The defendant refused payment, arguing that she was liable for payment only if and to the extent that the plaintiff was unable to recover the increased rent and interest from the tenant. The plaintiff failed to establish that the tenant lacked sufficient funds to pay the damage.
The Supreme Court found in favour of the plaintiff, confirming that the managing director had a duty to disclose the structural changes and was personally liable for breaching this duty.
In contrast to previous case law (for further details please see "Court intensifies directors' personal liability in M&A deals involving property"), the Supreme Court ruled that the managing director was liable irrespective of whether the lessee itself was able to pay the outstanding debts.
The case was remitted to the court of first instance. The judgment is not final.
Under previous case law, the managing director's liability was limited to cases where claims against the renting company were time barred or where the renting company was insolvent or had ceased to exist.
The new case law adds an additional burden on managing directors. Landlords can now pursue claims against the company, directors or both. Thus, in some cases, the question of whether a change of control has occurred is raised only once proceedings against the managing director have begun; as such, it is often difficult to determine whether a change in control has occurred (for further details please see "Supreme Court confirms change of control theory for rent increases").
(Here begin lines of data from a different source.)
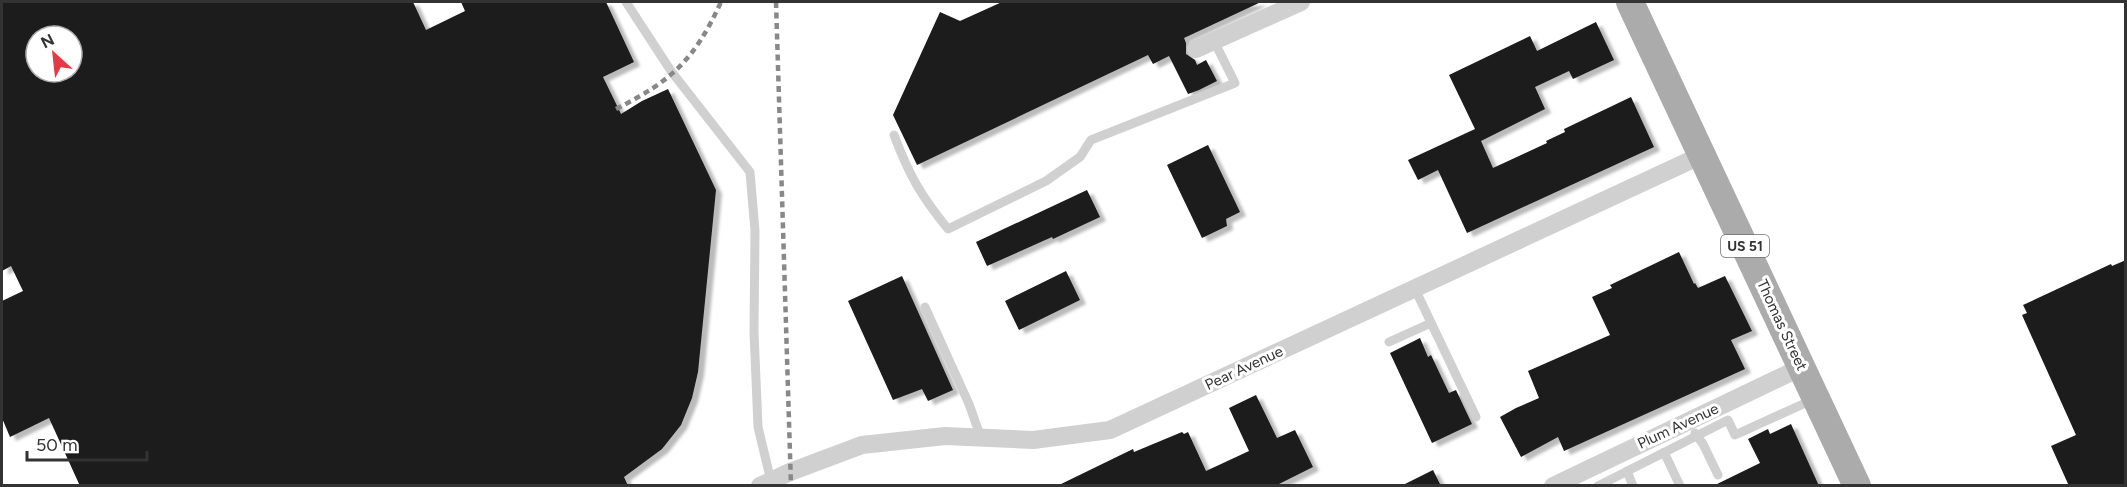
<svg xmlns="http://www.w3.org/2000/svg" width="2127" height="487" viewBox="0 0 2127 487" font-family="Figtree,sans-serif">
  <defs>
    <filter id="shadow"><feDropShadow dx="6" dy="4" stdDeviation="1.5" flood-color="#0004"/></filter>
  </defs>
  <rect width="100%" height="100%" fill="#fff"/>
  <path fill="#1a1a1a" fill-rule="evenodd" filter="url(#shadow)" d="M2 2H413L426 30 465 11 461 2H606L634 62 603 77 621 114 642 101 668 89 716 190 698 372 692 398 681 425 662 449 624 477 628 486H80L49 418 10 437 2 418V301L23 291 11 266 2 271ZM36 36H72V72H36Z
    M1002 2H1261L1184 38 1186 43V54L1195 60 1197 65 1206 60 1217 81 1199 90 1188 94 1169 56 1153 64 1148 55 917 165 893 115 940 12 960 21Z
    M1596 22 1614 60 1573 79 1569 71 1535 87 1545 109 1481 141 1493 168 1547 143 1546 141 1565 132 1564 129 1631 97 1654 147 1467 233 1438 170 1418 180 1408 160 1475 129 1449 75 1530 36 1537 51Z
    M1208 145 1240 212 1226 219 1227 226 1202 238 1167 165Z
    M1087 190 1100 217 1053 239 1052 237 987 266 976 242Z
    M1679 252 1694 284 1695 283 1698 288 1725 276 1752 331 1731 340 1745 369 1564 451 1558 437 1521 457 1500 417 1516 408 1539 398 1528 371 1610 335 1592 297 1612 288 1610 285Z
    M2126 260V486H2069L2051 446 2076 435 2022 315 2027 313 2023 305 2111 264 2112 266Z
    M1066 271 1080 300 1019 330 1005 301Z
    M902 276 953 390 928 401 922 389 893 400 848 301Z
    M1420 338 1428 357 1431 355 1449 393 1456 390 1472 424 1432 443 1390 353Z
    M1256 395 1277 438 1295 430 1313 467 1275 486H1057L1133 449 1134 452 1182 432 1184 434 1188 432 1206 471 1249 451 1229 408Z
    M1791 424 1819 486H1713L1760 463 1748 439 1768 429 1770 434Z
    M1433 470 1441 486H1401Z"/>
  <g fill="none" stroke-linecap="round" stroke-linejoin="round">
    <path stroke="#d0d0d0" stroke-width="9" d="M626 2 671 71 750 172 755 231 754 332 758 427 771 481
      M894 135C909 175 921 196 948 229L1046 181 1080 157 1091 140 1235 83 1214 41
      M1415 289 1476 417
      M925 307 969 404 981 438
      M1389 342 1431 323
      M1695 433 1703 444 1718 475
      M1664 452 1680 486
      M1627 471 1633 486
      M1598 486 1728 420 1735 435 1812 400"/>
    <path stroke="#d0d0d0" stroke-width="18" d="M1196 49 1301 2
      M760 486 790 472 862 445 945 436 1033 440 1110 430 1702 155
      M1553 486 1802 367"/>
    <path stroke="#ababab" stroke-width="28" d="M1630 2 1857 486"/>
    <path stroke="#888" stroke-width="4.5" stroke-dasharray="6 4.5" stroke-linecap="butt" d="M776 2 791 486
      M616 109C673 80 694 60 721 2"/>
  </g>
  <g text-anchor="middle" stroke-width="6" stroke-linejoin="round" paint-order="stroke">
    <rect fill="#fff" stroke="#707070" stroke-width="1.5" x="1721" y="235" width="48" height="22" rx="4.5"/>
    <g font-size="14" font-weight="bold" fill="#333">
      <text x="1745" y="251">US 51</text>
    </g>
    <g font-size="15" fill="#333" stroke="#fff">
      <text transform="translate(1782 325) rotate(65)" y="5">Thomas Street</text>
      <text transform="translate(1244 368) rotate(-25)" y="5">Pear Avenue</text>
      <text transform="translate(1678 426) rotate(-25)" y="5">Plum Avenue</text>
    </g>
  </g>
  <rect width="2127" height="487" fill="none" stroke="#333333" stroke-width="6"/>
  <g transform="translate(54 54) rotate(333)"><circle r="28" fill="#ffffff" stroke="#adadad" stroke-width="1.5"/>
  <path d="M0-4.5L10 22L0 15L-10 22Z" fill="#e63946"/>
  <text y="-9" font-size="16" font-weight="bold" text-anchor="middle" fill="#333333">N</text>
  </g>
  <path d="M27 451v9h120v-9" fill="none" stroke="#333333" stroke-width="3"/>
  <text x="36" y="451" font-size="18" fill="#333333" stroke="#ffffff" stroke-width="4.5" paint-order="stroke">50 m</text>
</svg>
Further, the managing director – who may no longer work for the company when the suit is filed – is typically at a disadvantage when it comes to challenging a claim, as he or she may not have access to the relevant documents proving that no change of control had occurred. The managing director will typically request the renting company to join the proceedings as an intervener in his or her support. However, this will be difficult in cases where the company is a foreign entity.
As the Supreme Court held that the company and managing director were jointly and severally liable, there is a question over which party will have to bear the costs. In other words, to what extent can the managing director recover from the company any payments made by him or her to the landlord or vice versa?
The obligation to notify landlords is an ongoing obligation. Managing directors are also liable for failing to notify the landlord even if the change of control occurred before their appointment.